Day 093 #100DaysOfCode
Day 057 #100DaysOfGameDev

For days I had struggled with the code for getting the change in animation states to work correctly when collecting a Power-up. The Power-ups could be collected, and they would cause FP’s animation state to change to the new Power-up Idle state, but the effect would only last for a second or two and then it would revert back to the standard Idle animation state. The code looked absolutely right for what I was trying to do and made total sense to me, but just would not work properly. It was maddening to try and figure out why.

I finally had to make the call to abandon all hope of figuring it out, accept that it was doing what it was doing, and set myself to the new task of building a workaround to the way the code was functioning. This didn’t take me too long and before I knew it I had a patch in place that was giving me the results I desired, however clumsily-implemented it was. I had my working animation state.

Proud of what I had finally accomplished, I wanted to clean up my scripts after making a mess of them over the last couple of days and started deleting notes I had made and just generally tightening things up. When I finished working on my FlappyPig script, which is where all this work had been done, I decided to take a quick look at the other scripts I currently had open to make sure they were tight as well. That’s when I found it: Rogue Code!

the Rogue Code (nullified before being deleted)

This one little snippet I had placed in my GameControl script was the root of all that had ailed me for the past few days. This one little stupid piece of code, which I had apparently placed there thinking I was going to take another route with my implementation, was the sole reason my key boolean variable kept resetting itself to False when I needed it to stay True.

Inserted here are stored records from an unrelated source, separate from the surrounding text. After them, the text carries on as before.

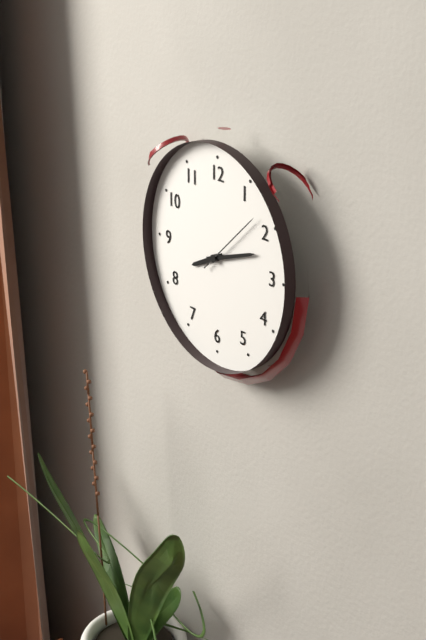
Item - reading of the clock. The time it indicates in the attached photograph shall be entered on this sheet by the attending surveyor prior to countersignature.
8:12:08
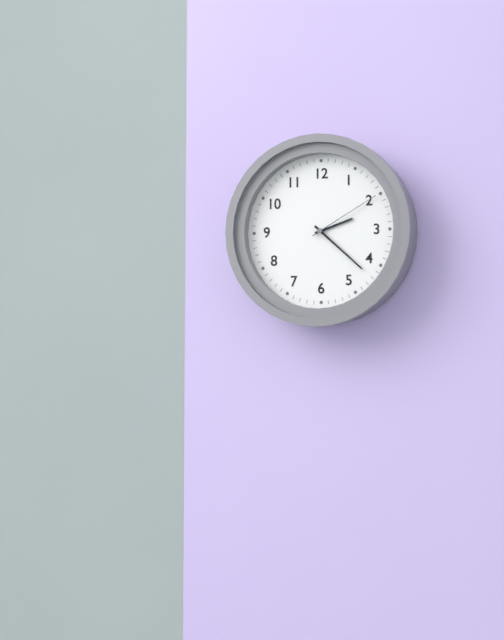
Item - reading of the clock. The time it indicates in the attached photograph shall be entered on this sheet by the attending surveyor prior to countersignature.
2:22:10
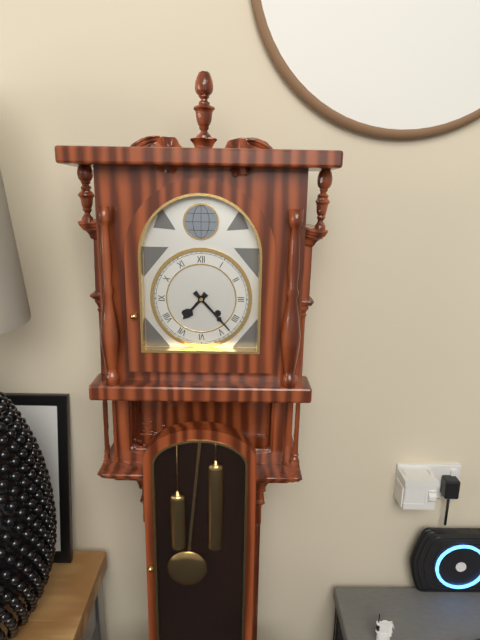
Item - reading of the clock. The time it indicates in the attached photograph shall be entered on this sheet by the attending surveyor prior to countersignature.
7:23
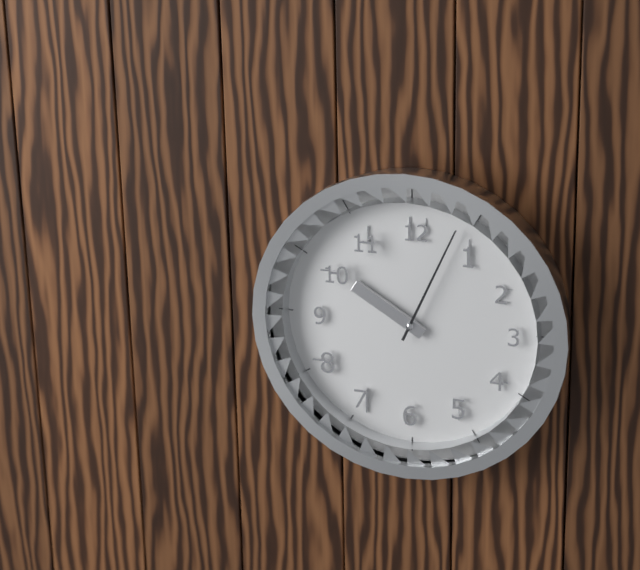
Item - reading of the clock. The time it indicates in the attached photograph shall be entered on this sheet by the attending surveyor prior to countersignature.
10:04
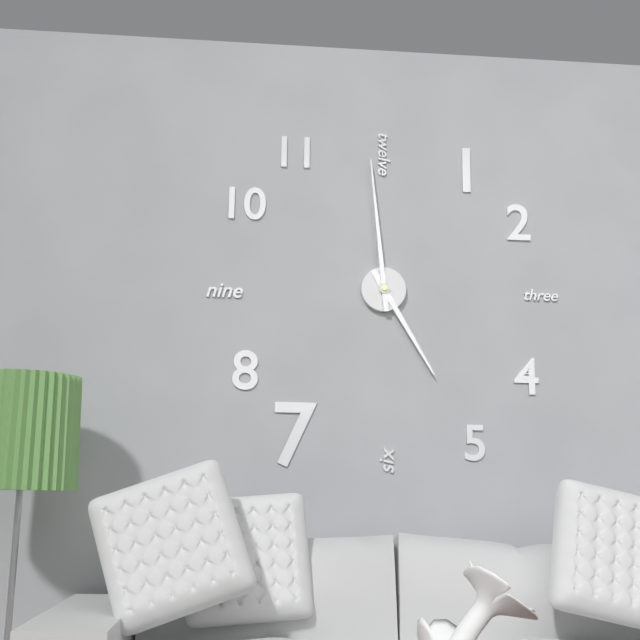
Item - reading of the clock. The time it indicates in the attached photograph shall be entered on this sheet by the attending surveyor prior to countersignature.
4:59
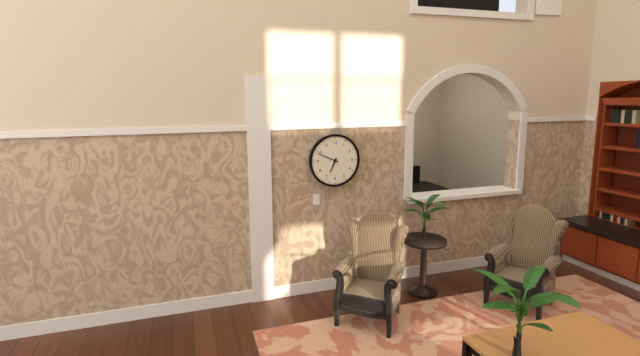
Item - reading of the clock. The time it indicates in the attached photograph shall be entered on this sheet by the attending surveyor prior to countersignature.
6:49
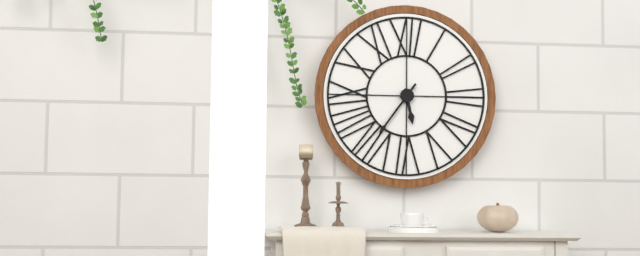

This one little bastard block was the cause of infinite levels of madness and despair. And of course I would find it now that I had carefully constructed a full workaround and completely circumvented the ill effects of this unwanted mongrel. *Sigh*

workaround removed

Anyway, I was glad to have found it. It made me feel better to know that I wasn’t going crazy and that my originally planned code actually did work the way I intended once I removed my workaround. This one gets chalked up to lessons in being thorough and hopefully I won’t get snagged up on a similar situation in the future.